#scopehal on 2023-09-12 — irc logs at libera.irclog.whitequark.org

2022-03-25 21:41 azonenberg changed the topic of #scopehal to: libscopehal, libscopeprotocols, and glscopeclient development and testing | https://github.com/glscopeclient/scopehal-apps | Logs: https://libera.irclog.whitequark.org/scopehal

00:27 t4nk_freenode has quit [Quit: ZNC 1.8.2 - https://znc.in]

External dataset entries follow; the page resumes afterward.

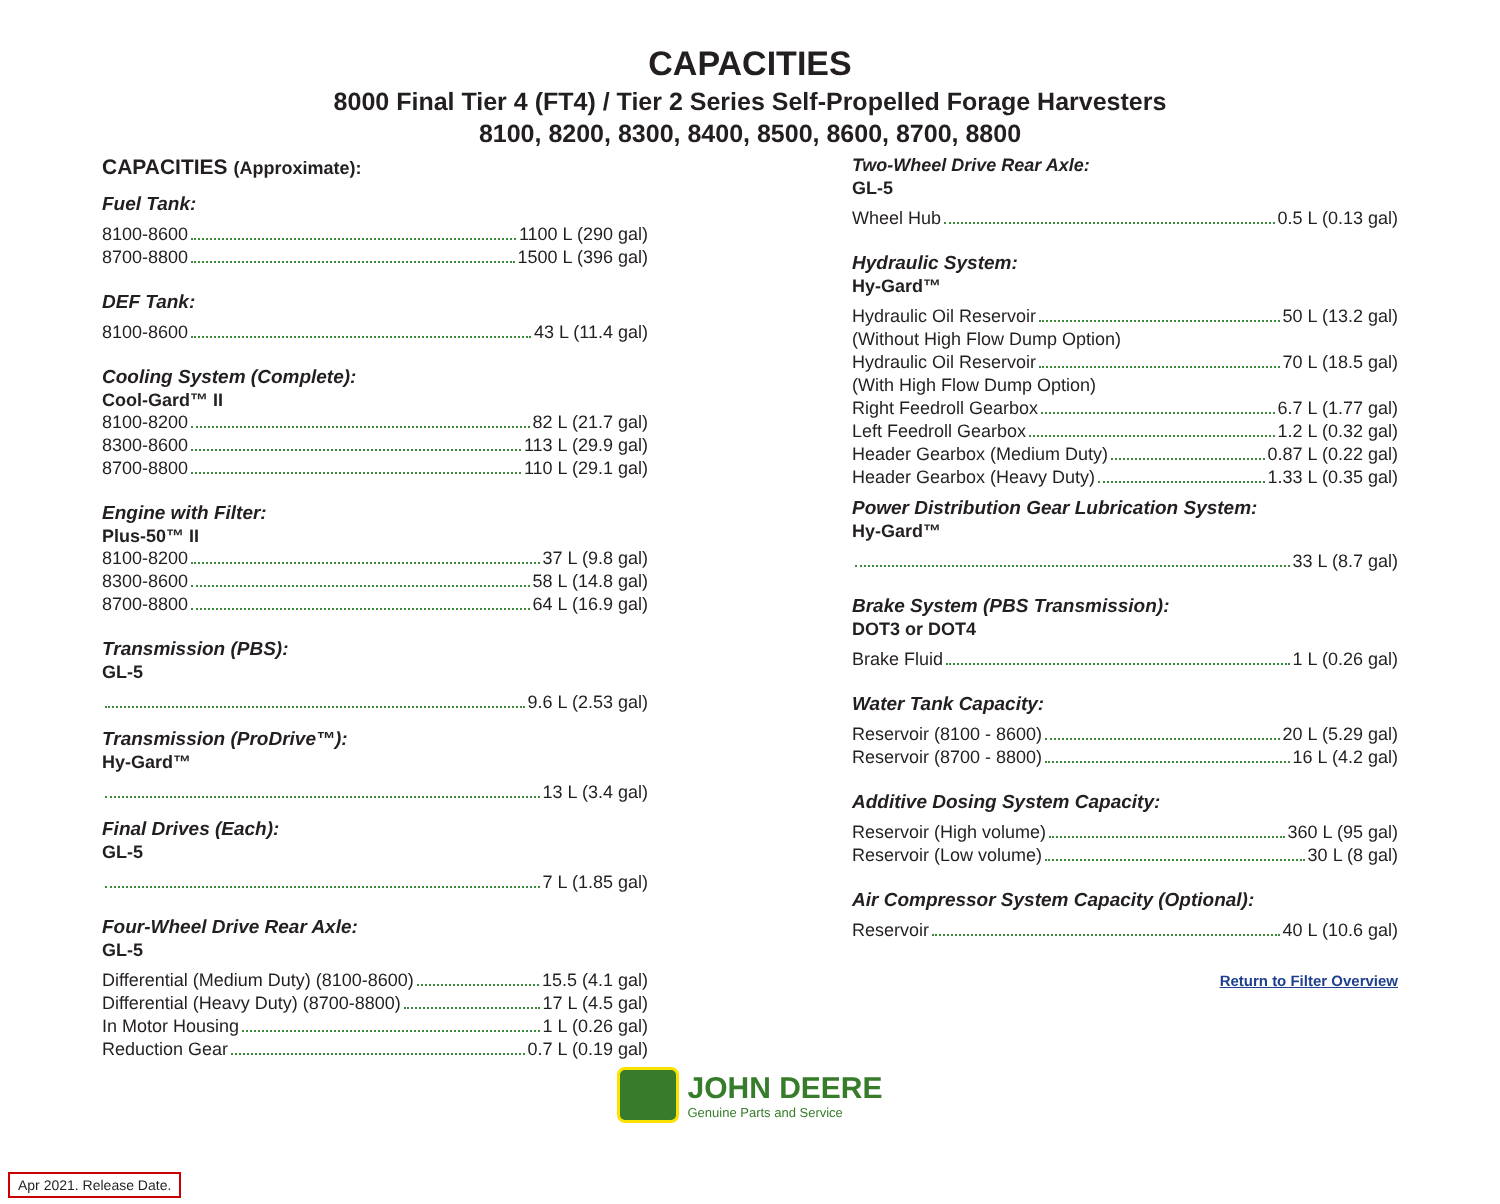CAPACITIES
8000 Final Tier 4 (FT4) / Tier 2 Series Self-Propelled Forage Harvesters
8100, 8200, 8300, 8400, 8500, 8600, 8700, 8800
CAPACITIES (Approximate):
Fuel Tank:
8100-8600 1100 L (290 gal)
8700-8800 1500 L (396 gal)
DEF Tank:
8100-8600 43 L (11.4 gal)
Cooling System (Complete):
Cool-Gard™ II
8100-8200 82 L (21.7 gal)
8300-8600 113 L (29.9 gal)
8700-8800 110 L (29.1 gal)
Engine with Filter:
Plus-50™ II
8100-8200 37 L (9.8 gal)
8300-8600 58 L (14.8 gal)
8700-8800 64 L (16.9 gal)
Transmission (PBS):
GL-5
9.6 L (2.53 gal)
Transmission (ProDrive™):
Hy-Gard™
13 L (3.4 gal)
Final Drives (Each):
GL-5
7 L (1.85 gal)
Four-Wheel Drive Rear Axle:
GL-5
Differential (Medium Duty) (8100-8600) 15.5 (4.1 gal)
Differential (Heavy Duty) (8700-8800) 17 L (4.5 gal)
In Motor Housing 1 L (0.26 gal)
Reduction Gear 0.7 L (0.19 gal)
Two-Wheel Drive Rear Axle:
GL-5
Wheel Hub 0.5 L (0.13 gal)
Hydraulic System:
Hy-Gard™
Hydraulic Oil Reservoir 50 L (13.2 gal)
(Without High Flow Dump Option)
Hydraulic Oil Reservoir 70 L (18.5 gal)
(With High Flow Dump Option)
Right Feedroll Gearbox 6.7 L (1.77 gal)
Left Feedroll Gearbox 1.2 L (0.32 gal)
Header Gearbox (Medium Duty) 0.87 L (0.22 gal)
Header Gearbox (Heavy Duty) 1.33 L (0.35 gal)
Power Distribution Gear Lubrication System:
Hy-Gard™
33 L (8.7 gal)
Brake System (PBS Transmission):
DOT3 or DOT4
Brake Fluid 1 L (0.26 gal)
Water Tank Capacity:
Reservoir (8100 - 8600) 20 L (5.29 gal)
Reservoir (8700 - 8800) 16 L (4.2 gal)
Additive Dosing System Capacity:
Reservoir (High volume) 360 L (95 gal)
Reservoir (Low volume) 30 L (8 gal)
Air Compressor System Capacity (Optional):
Reservoir 40 L (10.6 gal)
Return to Filter Overview
JOHN DEERE
Genuine Parts and Service
Apr 2021. Release Date.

00:29 t4nk_freenode has joined #scopehal

00:29 azonenberg has joined #scopehal

00:34 veegee has joined #scopehal

00:47 <azonenberg> Welp

00:47 <azonenberg> Back online after an unplanned lab shutdown lol

00:47 <azonenberg> Hit the UPS bypass switches in the wrong order and Bad Things(tm) happened

00:48 <azonenberg> Appears the only casualty was a hepa air cleaner and the aging SBC I was using as a serial console server

00:48 <azonenberg> anyway, since everything was down I put the GPUs in the xen server

00:48 <azonenberg> Attached one to a VM and it enumerates but i'm still testing to see if i'll have full vulkan etc in the VM

00:48 <azonenberg> (gotta finish bringing other services online still)

00:56 benishor_ has joined #scopehal

00:56 benishor has quit [Quit: tah tah!]

00:56 benishor_ is now known as benishor

00:56 <Darius> oops

00:56 Degi_ has joined #scopehal

00:56 Degi has quit [Ping timeout: 246 seconds]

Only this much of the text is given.